▶ _EXERCISE_: From the entries below, count the lines holding the word "elbow" and give nothing but the number.

----

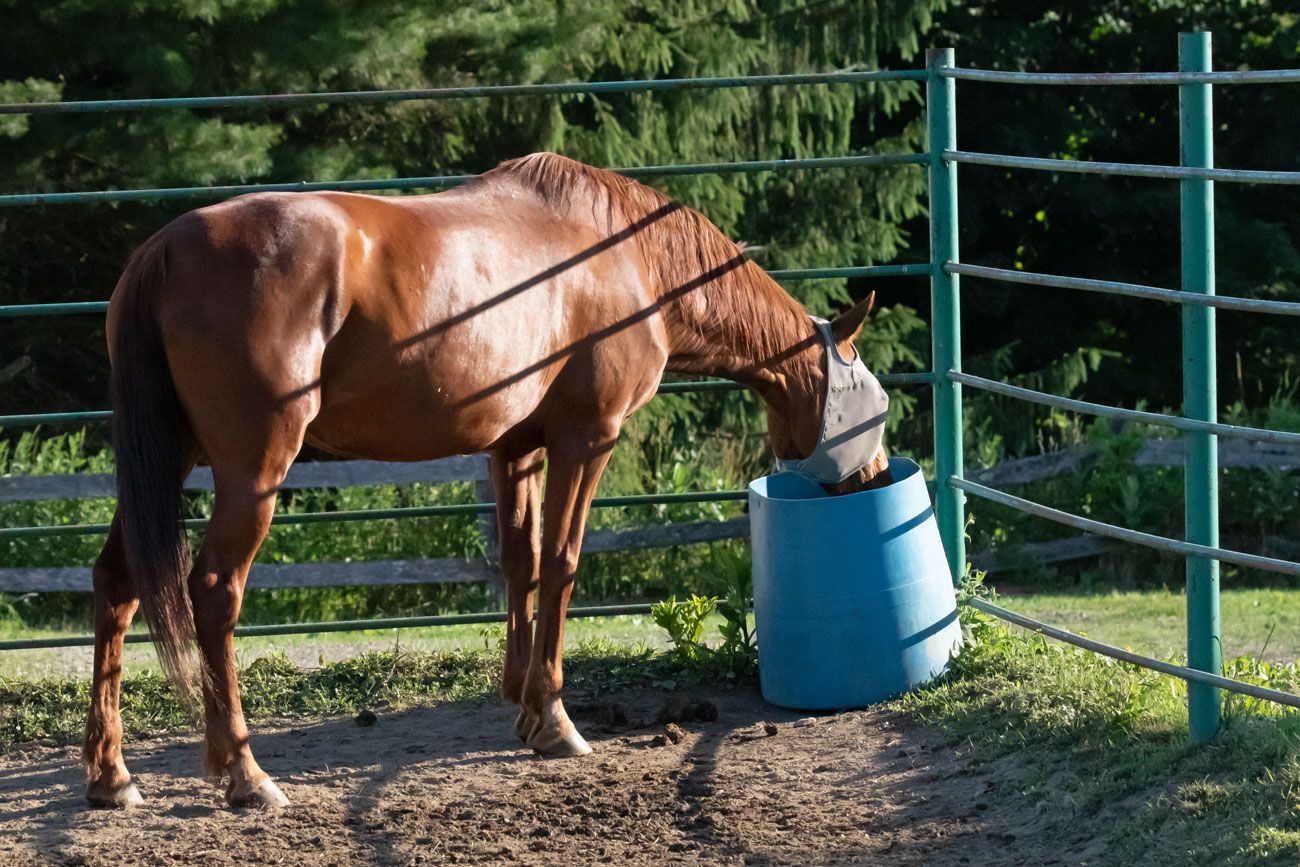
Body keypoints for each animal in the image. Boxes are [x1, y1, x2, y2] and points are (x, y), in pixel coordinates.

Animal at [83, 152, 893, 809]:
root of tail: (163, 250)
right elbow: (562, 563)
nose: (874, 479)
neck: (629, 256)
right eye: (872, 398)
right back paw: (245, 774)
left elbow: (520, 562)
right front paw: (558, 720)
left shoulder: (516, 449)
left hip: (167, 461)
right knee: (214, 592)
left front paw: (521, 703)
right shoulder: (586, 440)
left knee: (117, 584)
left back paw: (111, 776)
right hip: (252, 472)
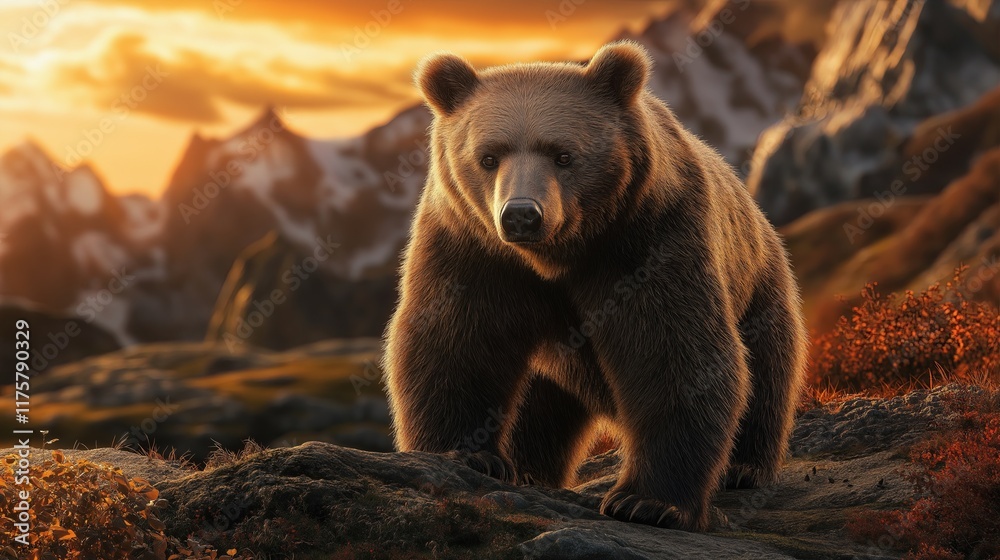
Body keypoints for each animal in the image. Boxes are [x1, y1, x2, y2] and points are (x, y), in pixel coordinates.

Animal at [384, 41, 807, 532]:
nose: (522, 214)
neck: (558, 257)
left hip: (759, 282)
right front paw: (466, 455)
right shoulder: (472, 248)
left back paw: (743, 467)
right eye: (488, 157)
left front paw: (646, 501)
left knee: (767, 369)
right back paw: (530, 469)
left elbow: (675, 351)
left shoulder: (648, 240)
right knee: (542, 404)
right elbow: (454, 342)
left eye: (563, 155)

----

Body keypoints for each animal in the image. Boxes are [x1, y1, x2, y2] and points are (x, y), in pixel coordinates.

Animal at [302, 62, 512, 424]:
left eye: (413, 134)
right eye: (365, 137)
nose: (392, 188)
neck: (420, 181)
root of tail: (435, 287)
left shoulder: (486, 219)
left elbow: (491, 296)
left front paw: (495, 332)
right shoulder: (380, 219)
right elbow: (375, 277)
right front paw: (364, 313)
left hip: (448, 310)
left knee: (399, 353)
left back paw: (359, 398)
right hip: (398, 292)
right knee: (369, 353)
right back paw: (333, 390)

----

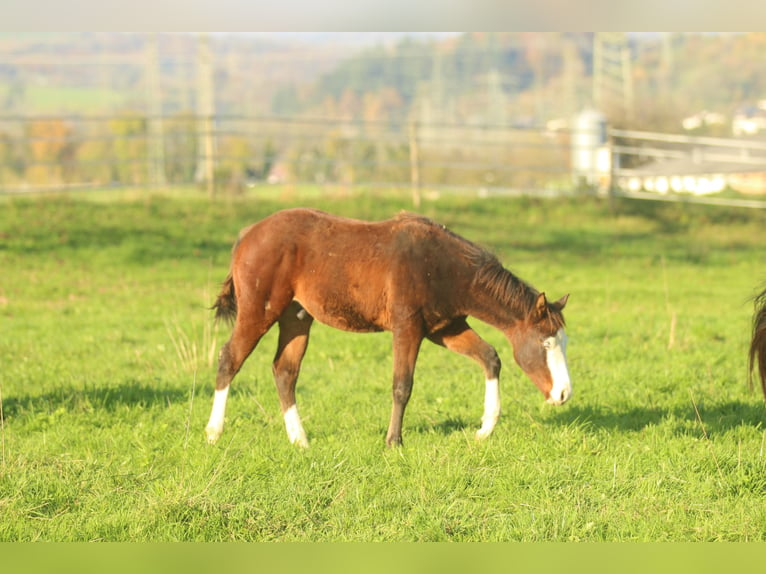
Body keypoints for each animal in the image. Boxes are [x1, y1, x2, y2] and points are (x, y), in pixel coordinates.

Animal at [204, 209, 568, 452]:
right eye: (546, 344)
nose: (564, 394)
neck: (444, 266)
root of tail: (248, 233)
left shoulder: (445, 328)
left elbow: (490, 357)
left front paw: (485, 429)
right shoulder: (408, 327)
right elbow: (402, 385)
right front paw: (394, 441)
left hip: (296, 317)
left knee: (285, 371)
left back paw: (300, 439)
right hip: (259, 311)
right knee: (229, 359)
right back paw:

----

▶ _ANSWER BELOW_: 8